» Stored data

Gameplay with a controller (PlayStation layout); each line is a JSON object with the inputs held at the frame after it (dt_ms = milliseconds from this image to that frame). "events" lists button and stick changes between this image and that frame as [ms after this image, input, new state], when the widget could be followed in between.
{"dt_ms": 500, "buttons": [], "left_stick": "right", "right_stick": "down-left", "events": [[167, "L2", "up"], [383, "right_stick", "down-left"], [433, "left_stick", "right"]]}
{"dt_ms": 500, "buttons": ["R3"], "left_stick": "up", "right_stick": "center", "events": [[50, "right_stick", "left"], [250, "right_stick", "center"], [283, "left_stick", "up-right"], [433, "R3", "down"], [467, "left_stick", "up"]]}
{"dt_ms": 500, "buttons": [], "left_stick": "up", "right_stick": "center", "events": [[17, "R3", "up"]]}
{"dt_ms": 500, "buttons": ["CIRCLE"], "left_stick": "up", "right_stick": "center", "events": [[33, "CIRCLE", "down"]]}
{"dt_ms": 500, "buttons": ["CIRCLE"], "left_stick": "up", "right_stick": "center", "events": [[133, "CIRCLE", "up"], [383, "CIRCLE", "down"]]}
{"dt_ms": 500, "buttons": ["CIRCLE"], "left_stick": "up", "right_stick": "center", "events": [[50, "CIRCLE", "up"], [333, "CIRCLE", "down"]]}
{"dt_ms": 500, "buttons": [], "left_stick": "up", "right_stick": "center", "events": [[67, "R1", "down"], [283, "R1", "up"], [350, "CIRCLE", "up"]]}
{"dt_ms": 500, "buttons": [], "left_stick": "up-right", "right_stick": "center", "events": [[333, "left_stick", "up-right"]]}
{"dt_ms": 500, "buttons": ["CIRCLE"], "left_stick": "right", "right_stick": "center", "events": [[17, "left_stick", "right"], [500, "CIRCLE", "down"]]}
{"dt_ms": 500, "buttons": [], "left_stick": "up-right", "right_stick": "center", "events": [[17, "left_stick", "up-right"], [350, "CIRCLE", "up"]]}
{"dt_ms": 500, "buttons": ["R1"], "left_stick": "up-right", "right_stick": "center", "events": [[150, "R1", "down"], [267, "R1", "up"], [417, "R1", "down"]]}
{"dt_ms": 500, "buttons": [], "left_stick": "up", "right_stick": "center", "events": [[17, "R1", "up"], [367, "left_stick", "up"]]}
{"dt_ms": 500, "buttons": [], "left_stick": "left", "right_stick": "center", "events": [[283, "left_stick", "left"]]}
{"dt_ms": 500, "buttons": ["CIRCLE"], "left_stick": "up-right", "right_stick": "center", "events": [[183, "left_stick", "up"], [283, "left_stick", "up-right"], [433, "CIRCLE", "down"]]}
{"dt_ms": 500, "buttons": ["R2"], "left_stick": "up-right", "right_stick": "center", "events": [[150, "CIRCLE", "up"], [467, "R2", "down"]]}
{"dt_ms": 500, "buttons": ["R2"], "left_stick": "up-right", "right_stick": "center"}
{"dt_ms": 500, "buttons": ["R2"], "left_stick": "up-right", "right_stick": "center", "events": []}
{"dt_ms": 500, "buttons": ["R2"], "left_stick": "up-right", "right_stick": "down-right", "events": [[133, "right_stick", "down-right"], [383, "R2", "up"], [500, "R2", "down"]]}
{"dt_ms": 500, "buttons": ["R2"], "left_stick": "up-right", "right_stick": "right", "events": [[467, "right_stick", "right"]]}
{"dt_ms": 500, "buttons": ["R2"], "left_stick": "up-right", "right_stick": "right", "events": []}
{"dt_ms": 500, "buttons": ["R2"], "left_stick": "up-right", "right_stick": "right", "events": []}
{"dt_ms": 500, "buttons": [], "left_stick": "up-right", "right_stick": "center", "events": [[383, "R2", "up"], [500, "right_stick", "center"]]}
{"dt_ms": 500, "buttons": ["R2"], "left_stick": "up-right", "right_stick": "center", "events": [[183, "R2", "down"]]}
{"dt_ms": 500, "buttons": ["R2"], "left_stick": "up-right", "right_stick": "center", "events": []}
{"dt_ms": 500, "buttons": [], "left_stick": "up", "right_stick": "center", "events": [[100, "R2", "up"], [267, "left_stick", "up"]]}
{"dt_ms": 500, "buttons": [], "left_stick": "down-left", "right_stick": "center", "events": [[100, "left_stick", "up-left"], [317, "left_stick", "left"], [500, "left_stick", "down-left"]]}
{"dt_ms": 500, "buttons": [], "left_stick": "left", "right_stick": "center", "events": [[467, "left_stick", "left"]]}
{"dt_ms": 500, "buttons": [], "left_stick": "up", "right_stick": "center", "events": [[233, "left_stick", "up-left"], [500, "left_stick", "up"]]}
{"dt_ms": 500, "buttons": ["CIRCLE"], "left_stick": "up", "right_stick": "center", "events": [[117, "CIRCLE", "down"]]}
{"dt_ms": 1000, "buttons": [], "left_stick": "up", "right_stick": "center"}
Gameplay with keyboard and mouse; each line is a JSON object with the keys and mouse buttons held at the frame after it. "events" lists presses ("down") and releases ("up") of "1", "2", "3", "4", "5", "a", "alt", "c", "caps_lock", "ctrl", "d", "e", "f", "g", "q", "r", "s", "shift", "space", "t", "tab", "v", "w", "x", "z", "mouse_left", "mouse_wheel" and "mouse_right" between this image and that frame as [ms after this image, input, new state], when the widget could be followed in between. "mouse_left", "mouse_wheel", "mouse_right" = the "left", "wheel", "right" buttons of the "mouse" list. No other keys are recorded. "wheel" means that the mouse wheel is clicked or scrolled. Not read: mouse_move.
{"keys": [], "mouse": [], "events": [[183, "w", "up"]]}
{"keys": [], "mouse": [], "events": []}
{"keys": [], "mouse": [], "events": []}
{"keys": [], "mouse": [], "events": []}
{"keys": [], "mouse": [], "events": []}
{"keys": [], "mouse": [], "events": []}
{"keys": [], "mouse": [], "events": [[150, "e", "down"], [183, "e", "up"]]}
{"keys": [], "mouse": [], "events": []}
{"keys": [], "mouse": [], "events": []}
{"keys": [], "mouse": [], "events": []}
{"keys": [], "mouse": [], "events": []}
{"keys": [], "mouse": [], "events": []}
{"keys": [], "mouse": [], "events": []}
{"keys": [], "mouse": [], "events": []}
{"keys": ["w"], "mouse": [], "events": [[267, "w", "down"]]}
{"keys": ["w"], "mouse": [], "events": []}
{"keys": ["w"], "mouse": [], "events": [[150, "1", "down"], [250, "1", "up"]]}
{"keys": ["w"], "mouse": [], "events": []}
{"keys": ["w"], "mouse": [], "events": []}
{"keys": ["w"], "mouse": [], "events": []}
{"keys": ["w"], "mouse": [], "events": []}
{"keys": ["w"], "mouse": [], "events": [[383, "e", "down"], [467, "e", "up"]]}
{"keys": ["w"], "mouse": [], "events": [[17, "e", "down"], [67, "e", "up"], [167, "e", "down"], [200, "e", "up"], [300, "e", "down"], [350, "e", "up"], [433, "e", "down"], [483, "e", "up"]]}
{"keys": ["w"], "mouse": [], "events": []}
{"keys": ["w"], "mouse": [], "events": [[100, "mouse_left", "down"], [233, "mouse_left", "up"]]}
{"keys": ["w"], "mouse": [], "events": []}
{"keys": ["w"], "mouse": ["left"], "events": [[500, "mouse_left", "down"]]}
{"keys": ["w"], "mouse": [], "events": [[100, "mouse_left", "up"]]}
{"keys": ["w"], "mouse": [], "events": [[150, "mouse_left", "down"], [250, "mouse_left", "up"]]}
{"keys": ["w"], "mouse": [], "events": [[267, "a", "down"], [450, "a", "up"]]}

» Your goal
Every record above is to be copied out again exactly as written.

» Result of this task
Gameplay with a controller (PlayStation layout); each line is a JSON object with the inputs held at the frame after it (dt_ms = milliseconds from this image to that frame). "events" lists button and stick changes between this image and that frame as [ms after this image, input, new state], when the widget could be followed in between.
{"dt_ms": 500, "buttons": [], "left_stick": "right", "right_stick": "down-left", "events": [[167, "L2", "up"], [383, "right_stick", "down-left"], [433, "left_stick", "right"]]}
{"dt_ms": 500, "buttons": ["R3"], "left_stick": "up", "right_stick": "center", "events": [[50, "right_stick", "left"], [250, "right_stick", "center"], [283, "left_stick", "up-right"], [433, "R3", "down"], [467, "left_stick", "up"]]}
{"dt_ms": 500, "buttons": [], "left_stick": "up", "right_stick": "center", "events": [[17, "R3", "up"]]}
{"dt_ms": 500, "buttons": ["CIRCLE"], "left_stick": "up", "right_stick": "center", "events": [[33, "CIRCLE", "down"]]}
{"dt_ms": 500, "buttons": ["CIRCLE"], "left_stick": "up", "right_stick": "center", "events": [[133, "CIRCLE", "up"], [383, "CIRCLE", "down"]]}
{"dt_ms": 500, "buttons": ["CIRCLE"], "left_stick": "up", "right_stick": "center", "events": [[50, "CIRCLE", "up"], [333, "CIRCLE", "down"]]}
{"dt_ms": 500, "buttons": [], "left_stick": "up", "right_stick": "center", "events": [[67, "R1", "down"], [283, "R1", "up"], [350, "CIRCLE", "up"]]}
{"dt_ms": 500, "buttons": [], "left_stick": "up-right", "right_stick": "center", "events": [[333, "left_stick", "up-right"]]}
{"dt_ms": 500, "buttons": ["CIRCLE"], "left_stick": "right", "right_stick": "center", "events": [[17, "left_stick", "right"], [500, "CIRCLE", "down"]]}
{"dt_ms": 500, "buttons": [], "left_stick": "up-right", "right_stick": "center", "events": [[17, "left_stick", "up-right"], [350, "CIRCLE", "up"]]}
{"dt_ms": 500, "buttons": ["R1"], "left_stick": "up-right", "right_stick": "center", "events": [[150, "R1", "down"], [267, "R1", "up"], [417, "R1", "down"]]}
{"dt_ms": 500, "buttons": [], "left_stick": "up", "right_stick": "center", "events": [[17, "R1", "up"], [367, "left_stick", "up"]]}
{"dt_ms": 500, "buttons": [], "left_stick": "left", "right_stick": "center", "events": [[283, "left_stick", "left"]]}
{"dt_ms": 500, "buttons": ["CIRCLE"], "left_stick": "up-right", "right_stick": "center", "events": [[183, "left_stick", "up"], [283, "left_stick", "up-right"], [433, "CIRCLE", "down"]]}
{"dt_ms": 500, "buttons": ["R2"], "left_stick": "up-right", "right_stick": "center", "events": [[150, "CIRCLE", "up"], [467, "R2", "down"]]}
{"dt_ms": 500, "buttons": ["R2"], "left_stick": "up-right", "right_stick": "center"}
{"dt_ms": 500, "buttons": ["R2"], "left_stick": "up-right", "right_stick": "center", "events": []}
{"dt_ms": 500, "buttons": ["R2"], "left_stick": "up-right", "right_stick": "down-right", "events": [[133, "right_stick", "down-right"], [383, "R2", "up"], [500, "R2", "down"]]}
{"dt_ms": 500, "buttons": ["R2"], "left_stick": "up-right", "right_stick": "right", "events": [[467, "right_stick", "right"]]}
{"dt_ms": 500, "buttons": ["R2"], "left_stick": "up-right", "right_stick": "right", "events": []}
{"dt_ms": 500, "buttons": ["R2"], "left_stick": "up-right", "right_stick": "right", "events": []}
{"dt_ms": 500, "buttons": [], "left_stick": "up-right", "right_stick": "center", "events": [[383, "R2", "up"], [500, "right_stick", "center"]]}
{"dt_ms": 500, "buttons": ["R2"], "left_stick": "up-right", "right_stick": "center", "events": [[183, "R2", "down"]]}
{"dt_ms": 500, "buttons": ["R2"], "left_stick": "up-right", "right_stick": "center", "events": []}
{"dt_ms": 500, "buttons": [], "left_stick": "up", "right_stick": "center", "events": [[100, "R2", "up"], [267, "left_stick", "up"]]}
{"dt_ms": 500, "buttons": [], "left_stick": "down-left", "right_stick": "center", "events": [[100, "left_stick", "up-left"], [317, "left_stick", "left"], [500, "left_stick", "down-left"]]}
{"dt_ms": 500, "buttons": [], "left_stick": "left", "right_stick": "center", "events": [[467, "left_stick", "left"]]}
{"dt_ms": 500, "buttons": [], "left_stick": "up", "right_stick": "center", "events": [[233, "left_stick", "up-left"], [500, "left_stick", "up"]]}
{"dt_ms": 500, "buttons": ["CIRCLE"], "left_stick": "up", "right_stick": "center", "events": [[117, "CIRCLE", "down"]]}
{"dt_ms": 1000, "buttons": [], "left_stick": "up", "right_stick": "center"}
Gameplay with keyboard and mouse; each line is a JSON object with the keys and mouse buttons held at the frame after it. "events" lists presses ("down") and releases ("up") of "1", "2", "3", "4", "5", "a", "alt", "c", "caps_lock", "ctrl", "d", "e", "f", "g", "q", "r", "s", "shift", "space", "t", "tab", "v", "w", "x", "z", "mouse_left", "mouse_wheel" and "mouse_right" between this image and that frame as [ms after this image, input, new state], when the widget could be followed in between. "mouse_left", "mouse_wheel", "mouse_right" = the "left", "wheel", "right" buttons of the "mouse" list. No other keys are recorded. "wheel" means that the mouse wheel is clicked or scrolled. Not read: mouse_move.
{"keys": [], "mouse": [], "events": [[183, "w", "up"]]}
{"keys": [], "mouse": [], "events": []}
{"keys": [], "mouse": [], "events": []}
{"keys": [], "mouse": [], "events": []}
{"keys": [], "mouse": [], "events": []}
{"keys": [], "mouse": [], "events": []}
{"keys": [], "mouse": [], "events": [[150, "e", "down"], [183, "e", "up"]]}
{"keys": [], "mouse": [], "events": []}
{"keys": [], "mouse": [], "events": []}
{"keys": [], "mouse": [], "events": []}
{"keys": [], "mouse": [], "events": []}
{"keys": [], "mouse": [], "events": []}
{"keys": [], "mouse": [], "events": []}
{"keys": [], "mouse": [], "events": []}
{"keys": ["w"], "mouse": [], "events": [[267, "w", "down"]]}
{"keys": ["w"], "mouse": [], "events": []}
{"keys": ["w"], "mouse": [], "events": [[150, "1", "down"], [250, "1", "up"]]}
{"keys": ["w"], "mouse": [], "events": []}
{"keys": ["w"], "mouse": [], "events": []}
{"keys": ["w"], "mouse": [], "events": []}
{"keys": ["w"], "mouse": [], "events": []}
{"keys": ["w"], "mouse": [], "events": [[383, "e", "down"], [467, "e", "up"]]}
{"keys": ["w"], "mouse": [], "events": [[17, "e", "down"], [67, "e", "up"], [167, "e", "down"], [200, "e", "up"], [300, "e", "down"], [350, "e", "up"], [433, "e", "down"], [483, "e", "up"]]}
{"keys": ["w"], "mouse": [], "events": []}
{"keys": ["w"], "mouse": [], "events": [[100, "mouse_left", "down"], [233, "mouse_left", "up"]]}
{"keys": ["w"], "mouse": [], "events": []}
{"keys": ["w"], "mouse": ["left"], "events": [[500, "mouse_left", "down"]]}
{"keys": ["w"], "mouse": [], "events": [[100, "mouse_left", "up"]]}
{"keys": ["w"], "mouse": [], "events": [[150, "mouse_left", "down"], [250, "mouse_left", "up"]]}
{"keys": ["w"], "mouse": [], "events": [[267, "a", "down"], [450, "a", "up"]]}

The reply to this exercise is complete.